Which lines in the data below contain the string "newSketch"? Report each of those lines in full.

#### DATA PROVIDED ####

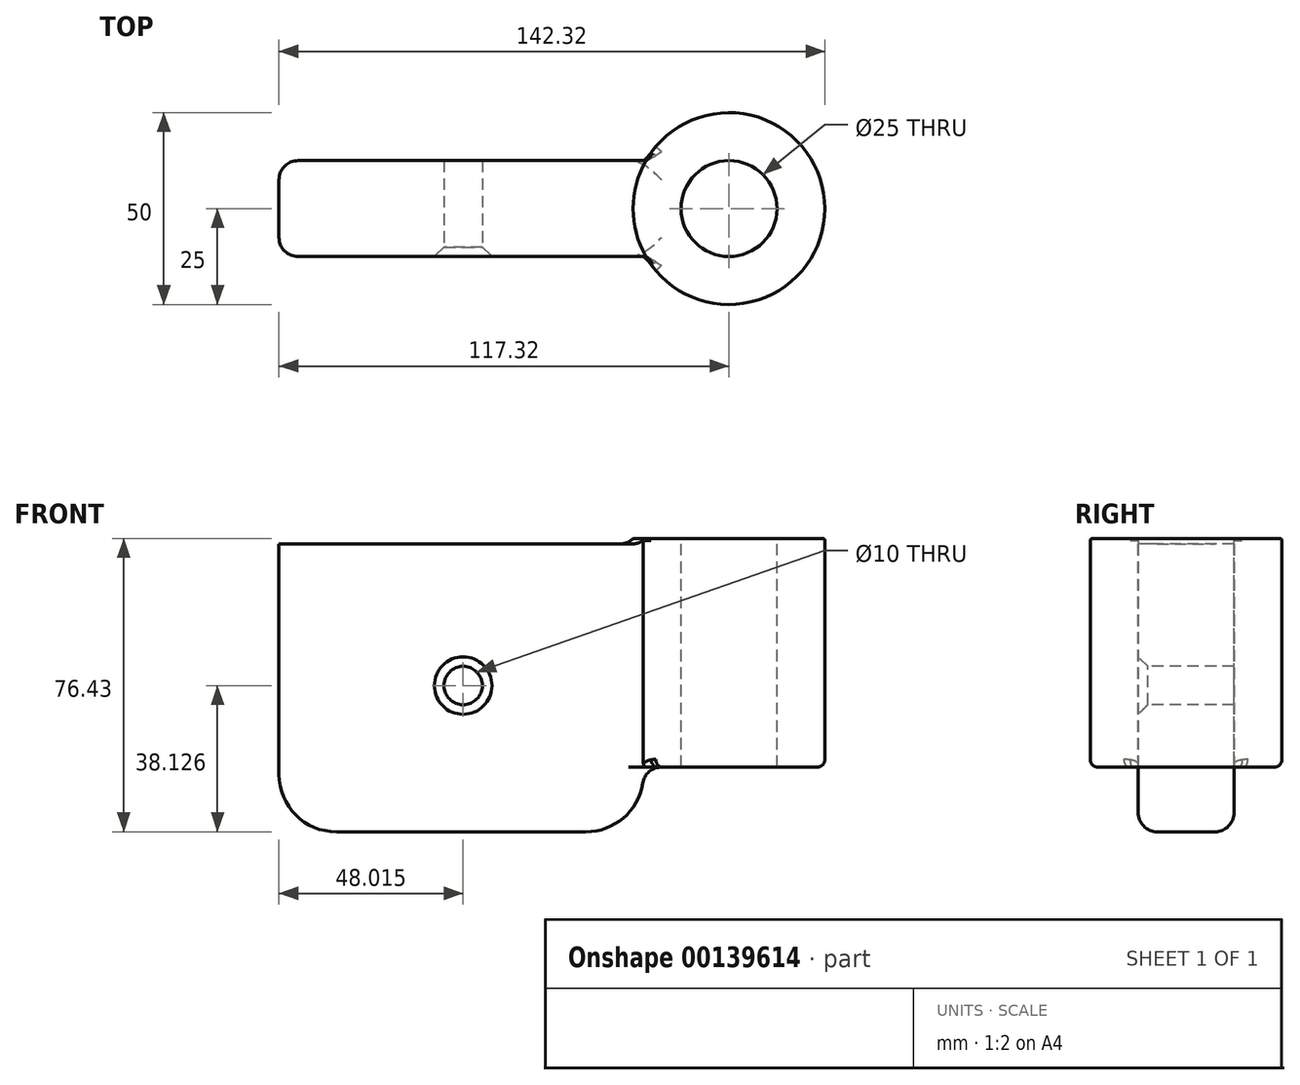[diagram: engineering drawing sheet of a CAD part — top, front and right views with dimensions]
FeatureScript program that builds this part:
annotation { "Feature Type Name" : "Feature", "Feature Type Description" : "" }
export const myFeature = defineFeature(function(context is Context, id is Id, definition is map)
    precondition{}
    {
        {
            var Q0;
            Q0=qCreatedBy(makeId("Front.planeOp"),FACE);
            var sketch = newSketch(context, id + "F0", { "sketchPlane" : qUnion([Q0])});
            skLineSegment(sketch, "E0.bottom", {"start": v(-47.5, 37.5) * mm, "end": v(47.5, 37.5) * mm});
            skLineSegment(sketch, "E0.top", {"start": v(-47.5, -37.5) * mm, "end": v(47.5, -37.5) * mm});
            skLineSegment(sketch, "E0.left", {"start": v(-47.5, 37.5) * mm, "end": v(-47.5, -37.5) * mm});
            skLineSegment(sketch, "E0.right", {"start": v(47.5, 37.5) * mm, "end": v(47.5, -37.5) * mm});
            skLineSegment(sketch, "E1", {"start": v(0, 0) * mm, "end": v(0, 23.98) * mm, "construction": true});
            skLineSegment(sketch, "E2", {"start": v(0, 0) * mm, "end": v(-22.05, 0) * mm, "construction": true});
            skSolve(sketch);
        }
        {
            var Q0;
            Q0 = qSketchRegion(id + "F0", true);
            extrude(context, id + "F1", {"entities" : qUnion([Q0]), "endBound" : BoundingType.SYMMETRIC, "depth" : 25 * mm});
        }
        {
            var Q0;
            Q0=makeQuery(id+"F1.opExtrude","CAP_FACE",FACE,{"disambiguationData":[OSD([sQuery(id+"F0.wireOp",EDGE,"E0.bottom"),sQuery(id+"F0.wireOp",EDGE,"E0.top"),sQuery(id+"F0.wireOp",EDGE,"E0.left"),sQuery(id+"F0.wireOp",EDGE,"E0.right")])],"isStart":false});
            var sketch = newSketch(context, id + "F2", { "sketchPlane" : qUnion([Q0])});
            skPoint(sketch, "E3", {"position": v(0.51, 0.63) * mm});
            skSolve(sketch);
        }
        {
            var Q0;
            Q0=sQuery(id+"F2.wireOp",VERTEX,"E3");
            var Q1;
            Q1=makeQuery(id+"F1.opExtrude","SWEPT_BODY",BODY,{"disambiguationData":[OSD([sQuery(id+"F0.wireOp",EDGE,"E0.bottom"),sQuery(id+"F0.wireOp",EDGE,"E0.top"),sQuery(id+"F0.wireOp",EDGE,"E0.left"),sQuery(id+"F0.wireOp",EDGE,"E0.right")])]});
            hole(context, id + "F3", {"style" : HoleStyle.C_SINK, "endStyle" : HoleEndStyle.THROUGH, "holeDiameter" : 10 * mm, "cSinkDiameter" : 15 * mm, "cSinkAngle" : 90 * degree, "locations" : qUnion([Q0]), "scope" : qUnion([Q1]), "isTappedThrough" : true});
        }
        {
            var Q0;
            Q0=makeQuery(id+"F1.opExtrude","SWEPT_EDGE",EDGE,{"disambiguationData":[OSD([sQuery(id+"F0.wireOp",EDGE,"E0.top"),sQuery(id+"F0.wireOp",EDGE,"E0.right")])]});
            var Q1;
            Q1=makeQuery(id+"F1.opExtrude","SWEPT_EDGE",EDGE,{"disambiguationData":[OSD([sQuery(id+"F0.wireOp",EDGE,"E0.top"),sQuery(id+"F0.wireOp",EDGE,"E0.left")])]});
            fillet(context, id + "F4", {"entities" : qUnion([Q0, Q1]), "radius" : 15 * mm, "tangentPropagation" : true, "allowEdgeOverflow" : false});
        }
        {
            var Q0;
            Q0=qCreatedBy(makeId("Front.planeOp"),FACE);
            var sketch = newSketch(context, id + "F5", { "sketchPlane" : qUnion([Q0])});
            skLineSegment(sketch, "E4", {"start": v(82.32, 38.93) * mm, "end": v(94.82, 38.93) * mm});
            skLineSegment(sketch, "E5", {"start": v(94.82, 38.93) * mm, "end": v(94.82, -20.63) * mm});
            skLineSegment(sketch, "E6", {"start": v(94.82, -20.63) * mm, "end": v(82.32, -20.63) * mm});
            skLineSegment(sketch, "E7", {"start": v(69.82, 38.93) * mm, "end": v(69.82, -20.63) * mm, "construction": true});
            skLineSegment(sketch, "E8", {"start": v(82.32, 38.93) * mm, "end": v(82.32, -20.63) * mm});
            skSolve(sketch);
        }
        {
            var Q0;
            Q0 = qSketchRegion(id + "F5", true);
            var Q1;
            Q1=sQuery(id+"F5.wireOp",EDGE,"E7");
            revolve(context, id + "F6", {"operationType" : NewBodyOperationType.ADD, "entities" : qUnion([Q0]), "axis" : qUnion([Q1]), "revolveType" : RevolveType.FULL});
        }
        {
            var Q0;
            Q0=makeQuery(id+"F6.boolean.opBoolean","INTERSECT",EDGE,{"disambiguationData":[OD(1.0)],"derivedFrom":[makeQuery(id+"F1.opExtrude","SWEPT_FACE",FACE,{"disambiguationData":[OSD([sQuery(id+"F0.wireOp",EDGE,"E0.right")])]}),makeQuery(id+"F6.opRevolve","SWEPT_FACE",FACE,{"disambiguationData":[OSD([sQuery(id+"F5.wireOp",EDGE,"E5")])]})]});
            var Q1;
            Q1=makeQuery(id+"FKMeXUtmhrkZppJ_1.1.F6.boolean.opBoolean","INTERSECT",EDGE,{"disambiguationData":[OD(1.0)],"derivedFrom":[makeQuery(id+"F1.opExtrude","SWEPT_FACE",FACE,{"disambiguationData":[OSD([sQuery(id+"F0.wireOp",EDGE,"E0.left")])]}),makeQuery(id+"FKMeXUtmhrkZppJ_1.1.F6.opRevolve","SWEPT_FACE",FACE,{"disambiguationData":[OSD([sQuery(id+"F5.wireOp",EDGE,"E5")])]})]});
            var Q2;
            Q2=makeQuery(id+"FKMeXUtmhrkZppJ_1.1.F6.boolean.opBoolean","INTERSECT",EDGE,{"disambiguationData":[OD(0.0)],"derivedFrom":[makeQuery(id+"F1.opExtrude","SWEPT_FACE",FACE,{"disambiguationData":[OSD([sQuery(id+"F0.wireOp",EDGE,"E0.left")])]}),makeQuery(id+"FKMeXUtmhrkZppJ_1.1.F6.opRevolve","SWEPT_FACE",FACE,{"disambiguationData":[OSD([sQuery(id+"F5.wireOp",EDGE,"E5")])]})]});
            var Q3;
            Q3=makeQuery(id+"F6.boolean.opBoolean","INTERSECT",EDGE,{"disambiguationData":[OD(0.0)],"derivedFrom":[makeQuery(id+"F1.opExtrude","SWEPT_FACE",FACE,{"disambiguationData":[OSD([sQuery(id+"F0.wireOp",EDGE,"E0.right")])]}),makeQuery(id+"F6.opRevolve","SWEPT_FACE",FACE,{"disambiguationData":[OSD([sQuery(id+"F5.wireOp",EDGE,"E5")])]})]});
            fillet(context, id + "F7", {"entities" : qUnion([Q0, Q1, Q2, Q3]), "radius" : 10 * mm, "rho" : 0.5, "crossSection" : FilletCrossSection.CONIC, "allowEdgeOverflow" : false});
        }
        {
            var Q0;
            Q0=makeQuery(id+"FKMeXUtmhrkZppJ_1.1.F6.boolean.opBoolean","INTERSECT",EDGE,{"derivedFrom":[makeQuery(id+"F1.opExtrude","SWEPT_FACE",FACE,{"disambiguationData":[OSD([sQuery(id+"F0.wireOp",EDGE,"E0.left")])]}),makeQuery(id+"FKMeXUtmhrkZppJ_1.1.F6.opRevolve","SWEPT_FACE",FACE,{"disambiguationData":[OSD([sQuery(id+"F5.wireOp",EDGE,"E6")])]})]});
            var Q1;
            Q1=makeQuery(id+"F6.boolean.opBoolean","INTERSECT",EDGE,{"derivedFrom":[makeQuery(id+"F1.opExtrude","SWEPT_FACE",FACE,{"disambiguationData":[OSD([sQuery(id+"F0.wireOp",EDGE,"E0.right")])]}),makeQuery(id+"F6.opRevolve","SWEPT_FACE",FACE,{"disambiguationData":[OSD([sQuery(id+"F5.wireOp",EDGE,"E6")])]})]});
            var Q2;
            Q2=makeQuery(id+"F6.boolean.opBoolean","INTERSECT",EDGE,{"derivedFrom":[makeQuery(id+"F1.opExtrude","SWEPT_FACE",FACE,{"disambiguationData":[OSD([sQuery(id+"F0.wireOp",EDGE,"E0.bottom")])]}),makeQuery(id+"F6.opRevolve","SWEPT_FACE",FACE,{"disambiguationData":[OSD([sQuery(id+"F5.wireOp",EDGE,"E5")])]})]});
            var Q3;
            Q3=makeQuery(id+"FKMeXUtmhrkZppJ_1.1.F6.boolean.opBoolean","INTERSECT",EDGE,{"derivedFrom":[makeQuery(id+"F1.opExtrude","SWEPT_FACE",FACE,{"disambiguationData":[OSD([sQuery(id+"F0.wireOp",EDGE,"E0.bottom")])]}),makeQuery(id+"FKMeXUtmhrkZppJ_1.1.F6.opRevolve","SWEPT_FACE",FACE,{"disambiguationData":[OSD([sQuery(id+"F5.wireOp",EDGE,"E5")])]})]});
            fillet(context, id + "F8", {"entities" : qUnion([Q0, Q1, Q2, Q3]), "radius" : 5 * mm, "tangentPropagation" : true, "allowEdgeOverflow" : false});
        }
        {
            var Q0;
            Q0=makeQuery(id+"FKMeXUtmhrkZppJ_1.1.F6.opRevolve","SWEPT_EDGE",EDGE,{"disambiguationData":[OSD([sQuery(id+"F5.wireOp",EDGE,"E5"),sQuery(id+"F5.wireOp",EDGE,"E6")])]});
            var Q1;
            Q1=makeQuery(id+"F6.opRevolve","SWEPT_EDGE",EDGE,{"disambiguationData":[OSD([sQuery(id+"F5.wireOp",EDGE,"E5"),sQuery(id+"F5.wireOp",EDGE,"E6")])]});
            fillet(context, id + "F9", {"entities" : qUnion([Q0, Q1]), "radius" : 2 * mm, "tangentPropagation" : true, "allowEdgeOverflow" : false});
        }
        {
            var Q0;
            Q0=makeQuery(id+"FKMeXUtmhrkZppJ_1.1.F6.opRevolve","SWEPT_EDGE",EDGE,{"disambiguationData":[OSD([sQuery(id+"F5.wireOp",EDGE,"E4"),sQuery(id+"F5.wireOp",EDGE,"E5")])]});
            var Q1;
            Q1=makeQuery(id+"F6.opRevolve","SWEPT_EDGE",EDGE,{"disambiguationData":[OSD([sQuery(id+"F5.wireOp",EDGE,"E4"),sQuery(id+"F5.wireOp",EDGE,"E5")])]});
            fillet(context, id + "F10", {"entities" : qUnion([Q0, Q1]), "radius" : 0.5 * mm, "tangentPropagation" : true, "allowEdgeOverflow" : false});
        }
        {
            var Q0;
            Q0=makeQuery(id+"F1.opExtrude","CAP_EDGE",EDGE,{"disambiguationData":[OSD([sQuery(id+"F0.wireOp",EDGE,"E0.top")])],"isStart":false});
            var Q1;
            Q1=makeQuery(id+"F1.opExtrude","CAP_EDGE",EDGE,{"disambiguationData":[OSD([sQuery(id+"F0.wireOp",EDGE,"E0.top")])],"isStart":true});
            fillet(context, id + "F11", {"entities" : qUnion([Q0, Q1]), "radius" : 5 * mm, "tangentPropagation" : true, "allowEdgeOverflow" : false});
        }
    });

####

**WRITTEN SOLUTION:**
            var sketch = newSketch(context, id + "F0", { "sketchPlane" : qUnion([Q0])});
            var sketch = newSketch(context, id + "F2", { "sketchPlane" : qUnion([Q0])});
            var sketch = newSketch(context, id + "F5", { "sketchPlane" : qUnion([Q0])});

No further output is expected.